Member of the Michigan House of Representatives from the 23rd district
- In office January 1, 2011 – December 2016
- Preceded by: Deb Kennedy
- Succeeded by: Darrin Camilleri

Personal details
- Born: April 11, 1980 (age 46) Dearborn, Michigan
- Party: Republican
- Alma mater: University of Michigan
- Occupation: Politician

= Pat Somerville =

American politician

Pat Somerville (born April 11, 1980) is an American politician from Michigan. Somerville was a member of the Michigan House of Representatives from District 23.

== Early life ==
On April 11, 1980, Somerville was born in Dearborn, Michigan. Somerville's grandmother was Patricia Anne Somerville, former mayor of Rochester Hills, Michigan.

== Education ==
In 2003, Somerville earned a Bachelor of Science degree in Aerospace Engineering from the University of Michigan.

== Career ==
Somerville was a manager at Walgreens.

In 2009, Somerville served as the chairman of the Wayne County Young Republicans.
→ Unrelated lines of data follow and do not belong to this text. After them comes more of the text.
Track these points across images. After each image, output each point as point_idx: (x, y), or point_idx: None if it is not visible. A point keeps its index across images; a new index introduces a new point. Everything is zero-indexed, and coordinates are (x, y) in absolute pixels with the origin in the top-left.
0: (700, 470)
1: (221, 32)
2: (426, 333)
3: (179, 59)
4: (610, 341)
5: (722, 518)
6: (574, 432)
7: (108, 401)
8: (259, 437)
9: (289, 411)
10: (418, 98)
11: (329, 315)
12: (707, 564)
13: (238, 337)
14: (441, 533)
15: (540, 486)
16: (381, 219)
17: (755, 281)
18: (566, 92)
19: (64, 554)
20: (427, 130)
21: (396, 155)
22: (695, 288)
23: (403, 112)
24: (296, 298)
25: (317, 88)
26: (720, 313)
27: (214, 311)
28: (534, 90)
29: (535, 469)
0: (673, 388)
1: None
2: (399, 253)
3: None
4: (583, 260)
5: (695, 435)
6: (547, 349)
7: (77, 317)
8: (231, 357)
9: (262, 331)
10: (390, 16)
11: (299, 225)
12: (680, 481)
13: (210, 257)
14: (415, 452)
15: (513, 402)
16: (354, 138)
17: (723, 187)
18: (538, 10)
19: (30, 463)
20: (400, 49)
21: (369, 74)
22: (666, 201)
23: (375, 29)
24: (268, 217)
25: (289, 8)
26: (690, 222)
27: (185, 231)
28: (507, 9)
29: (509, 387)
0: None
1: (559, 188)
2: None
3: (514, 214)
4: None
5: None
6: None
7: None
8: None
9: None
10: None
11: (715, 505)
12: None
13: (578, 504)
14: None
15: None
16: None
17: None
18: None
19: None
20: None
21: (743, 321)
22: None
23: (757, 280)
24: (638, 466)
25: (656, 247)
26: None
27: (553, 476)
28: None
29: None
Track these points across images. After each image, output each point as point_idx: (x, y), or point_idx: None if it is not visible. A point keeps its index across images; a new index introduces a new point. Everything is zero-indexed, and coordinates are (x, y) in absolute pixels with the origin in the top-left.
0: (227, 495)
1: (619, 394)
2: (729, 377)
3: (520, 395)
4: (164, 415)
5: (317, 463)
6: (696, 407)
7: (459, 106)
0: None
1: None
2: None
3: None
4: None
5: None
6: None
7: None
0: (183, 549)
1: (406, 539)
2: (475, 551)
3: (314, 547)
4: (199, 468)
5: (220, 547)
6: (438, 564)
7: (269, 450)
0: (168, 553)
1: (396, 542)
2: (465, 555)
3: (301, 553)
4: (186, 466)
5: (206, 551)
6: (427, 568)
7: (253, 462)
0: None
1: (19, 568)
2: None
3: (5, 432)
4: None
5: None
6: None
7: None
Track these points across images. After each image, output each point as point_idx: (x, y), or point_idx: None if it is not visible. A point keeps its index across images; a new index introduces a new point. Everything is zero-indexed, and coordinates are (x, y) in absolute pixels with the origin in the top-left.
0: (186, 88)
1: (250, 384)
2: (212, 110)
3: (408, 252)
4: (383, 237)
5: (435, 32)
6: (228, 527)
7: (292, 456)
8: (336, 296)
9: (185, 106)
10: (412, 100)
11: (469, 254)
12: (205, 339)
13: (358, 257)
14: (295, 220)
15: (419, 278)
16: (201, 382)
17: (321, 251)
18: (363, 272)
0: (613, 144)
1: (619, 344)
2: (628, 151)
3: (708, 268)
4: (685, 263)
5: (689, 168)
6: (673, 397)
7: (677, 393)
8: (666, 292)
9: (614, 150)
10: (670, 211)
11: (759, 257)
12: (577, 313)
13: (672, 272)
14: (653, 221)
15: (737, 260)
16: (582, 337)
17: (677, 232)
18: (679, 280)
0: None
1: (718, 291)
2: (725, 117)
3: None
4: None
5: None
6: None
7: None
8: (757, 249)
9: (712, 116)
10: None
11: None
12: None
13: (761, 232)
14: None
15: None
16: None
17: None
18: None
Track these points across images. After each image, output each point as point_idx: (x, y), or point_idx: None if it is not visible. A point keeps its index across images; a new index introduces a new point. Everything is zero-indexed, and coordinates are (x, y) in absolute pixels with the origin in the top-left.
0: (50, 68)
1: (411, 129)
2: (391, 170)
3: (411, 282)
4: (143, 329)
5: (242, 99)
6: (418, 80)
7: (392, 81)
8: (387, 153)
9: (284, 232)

On November 2, 2010, Somerville won the election and became a Republican member of Michigan House of Representatives for District 23. Somerville defeated Deb Kennedy with 53.44% of the votes. On November 6, 2012, as an incumbent, Somerville won the election and continued serving District 23. Somerville defeated Tom Boritzski with 50.49% of the votes. On November 4, 2014, as an incumbent, Somerville won the election and continued serving District 23. Somerville defeated David Haener with 52.12% of the votes.

Somerville represented part of the Down River area of Wayne County. His district includes Grosse Isle, Brownstown Township, Gibraltar, Trenton, Woodhaven and Huron Township.